Professional ratings
Review scores
| Source | Rating |
| AllMusic | Star |
| Los Angeles Times | Star |
| People | (favorable) |
| The Philadelphia Inquirer | Star |

== Track listing ==
- All songs written by David and Wayne Lewis, except where noted.

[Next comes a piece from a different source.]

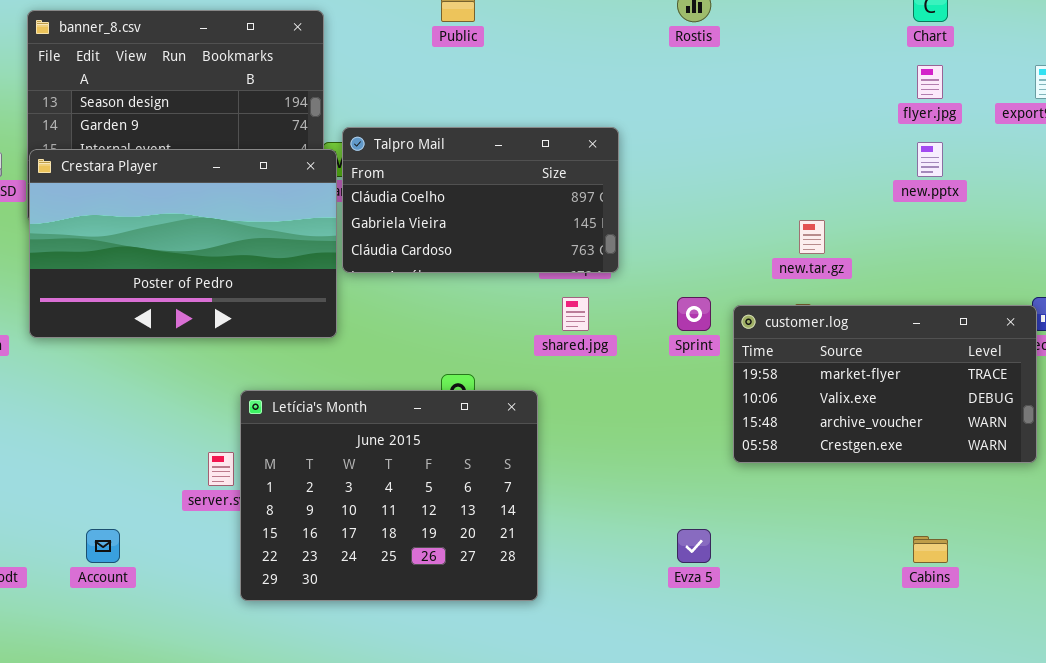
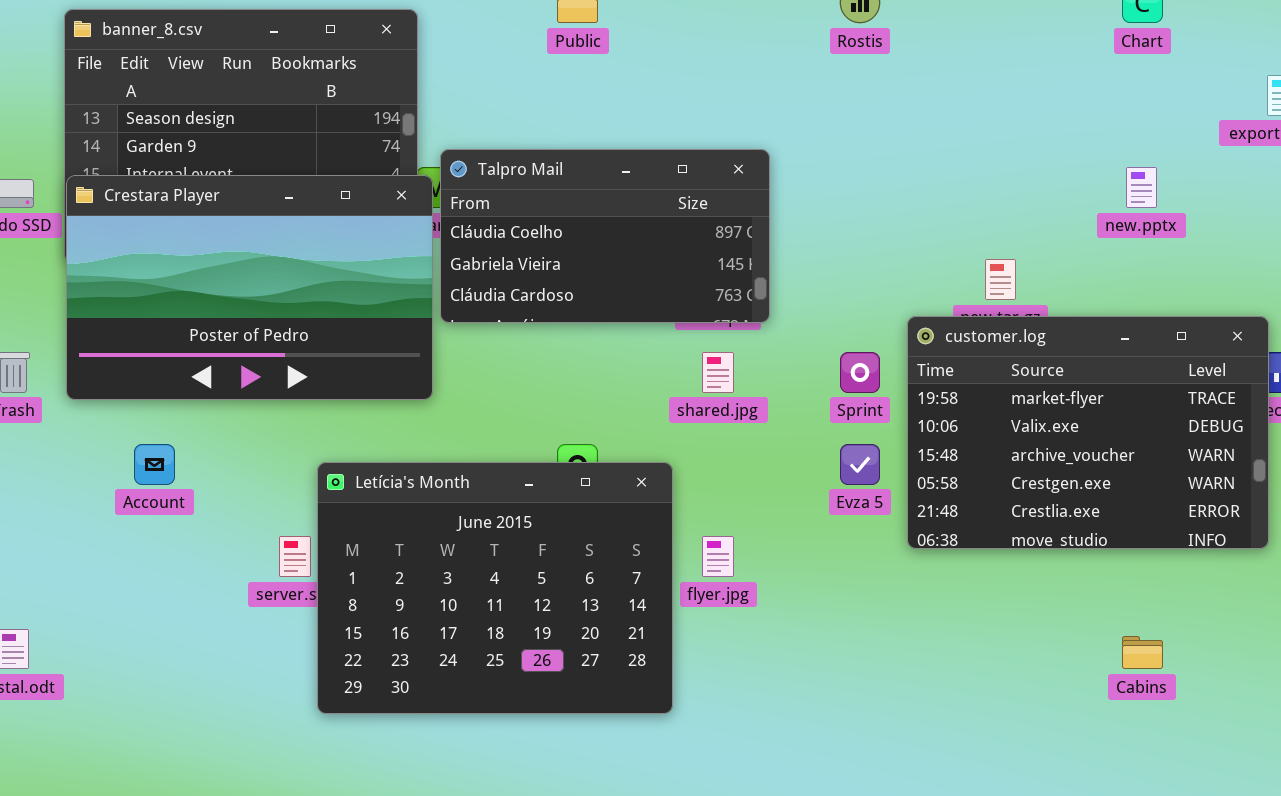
flyer.jpg: [917,65,943,99] -> [702,536,734,577], moved
customer.log: [733,305,1037,463] -> [907,316,1269,549], resized
Account: [86,529,120,563] -> [134,444,175,485], moved
Evza 5: [677,529,711,563] -> [840,444,880,485], moved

1. "One Lover at a Time" (Richard Feldman, Jimmy Scott) - 4:00
2. "You Belong with Me" - 4:53
3. "Females" - 3:42
4. "Don't Take Me for Granted" - 5:04
5. "Always" (Jonathan, David and Wayne Lewis) - 4:39
6. "Armed and Dangerous" (Garry Glenn, Martin Page, Maurice White) - 4:08 ++
7. "Let the Sun In" - 4:04
8. "Thankful" - 5:03
9. "I'm in Love" - 4:25 ++
10. "All in the Name of Love" (Sam Dees) - 5:26
11. "My Mistake" - 5:19
12. "Interlude" - 1:13

++ "Armed and Dangerous" and "I'm in Love" only appear on the CD versions of the album

== Personnel ==
Atlantic Starr
- David Lewis – guitars, programming, backing vocals, arrangements (1–5, 7–12), lead vocals (3, 5, 6, 7, 11, 12)
- Wayne Lewis – keyboards, programming, backing vocals, arrangements (1–5, 7–12), lead vocals (2, 3, 8, 10)
- Jonathan Lewis – keyboards, programming
- Joseph Phillips – percussion
- Barbara Weathers – backing vocals, lead vocals (1, 4, 5, 9, 10)

Additional musicians
- Rich Aronson – keyboard sweetening (1, 4, 10)
- Richard Feldman – rhythm keyboard programming (1), bass and drum programming (1)
- Rhett Lawrence – synthesizer programming (6)
- Fritz Cadet – guitar (2, 3)
- David Cochrane – guitar (2, 3, 4), bass (7)
- Andy Bloch – guitar (5, 8, 9)
- Charles Foster Johnson – guitar (6)
- Marlon McClain – guitar (6)
- Danny Atherton – drums (2, 8)
- Paulinho da Costa – percussion (1–4, 7–11)
- Gary Coleman – percussion (10, 11)
- Gerald Albright – saxophone solo (6, 7, 8)
- Duke Jones – flugelhorn solo (12)
- Maurice White – arrangements (6)
- Bill Myers – arrangements (6)
- Gene Page – horn and string arrangements, conductor

Production
- David Lewis – producer (1–5, 7–12)
- Wayne Lewis – producer (1–5, 7–12)
- Jonathan Lewis – associate producer (1–5, 7–12)
- Maurice White – producer (6)
- Rory Young – engineer (1–5, 7–12)
- Peter Denenberg – additional engineer (1–5, 7–12)
- Bino Espinoza – additional engineer (1–5, 7–12), assistant engineer (1–5, 7–12)
- Fred Law – additional engineer (1–5, 7–12)
- Charles Holman Brown – assistant engineer (1–5, 7–12)
- Liz Cluse – assistant engineer (1–5, 7–12)
- Michael Dotson – assistant engineer (1–5, 7–12)
- Karen Siegel – assistant engineer (1–5, 7–12)
- Ralph Sutton – assistant engineer (1–5, 7–12)
- Tom Perry – engineer (6), mixing (6)
- Erik Zobler – mixing (1, 2, 3, 7, 12)
- Tommy Vicari – mixing (4, 5, 8, 10, 11)
- Ray Bardani – mixing (9)
- Brian Gardner – mastering
- George DuBose – cover design, cover photography

Studios
- Mixed at Minot Sound Studios (White Plains, NY); Hollywood Sound Recorders and Soundcastle (Hollywood, CA).
- Mastered at Bernie Grundman Mastering (Hollywood, CA).

== Certifications ==

| Region | Certification | Certified units/sales |
| United States (RIAA) | Platinum | 1,000,000^{^} |
^{^} Shipments figures based on certification alone.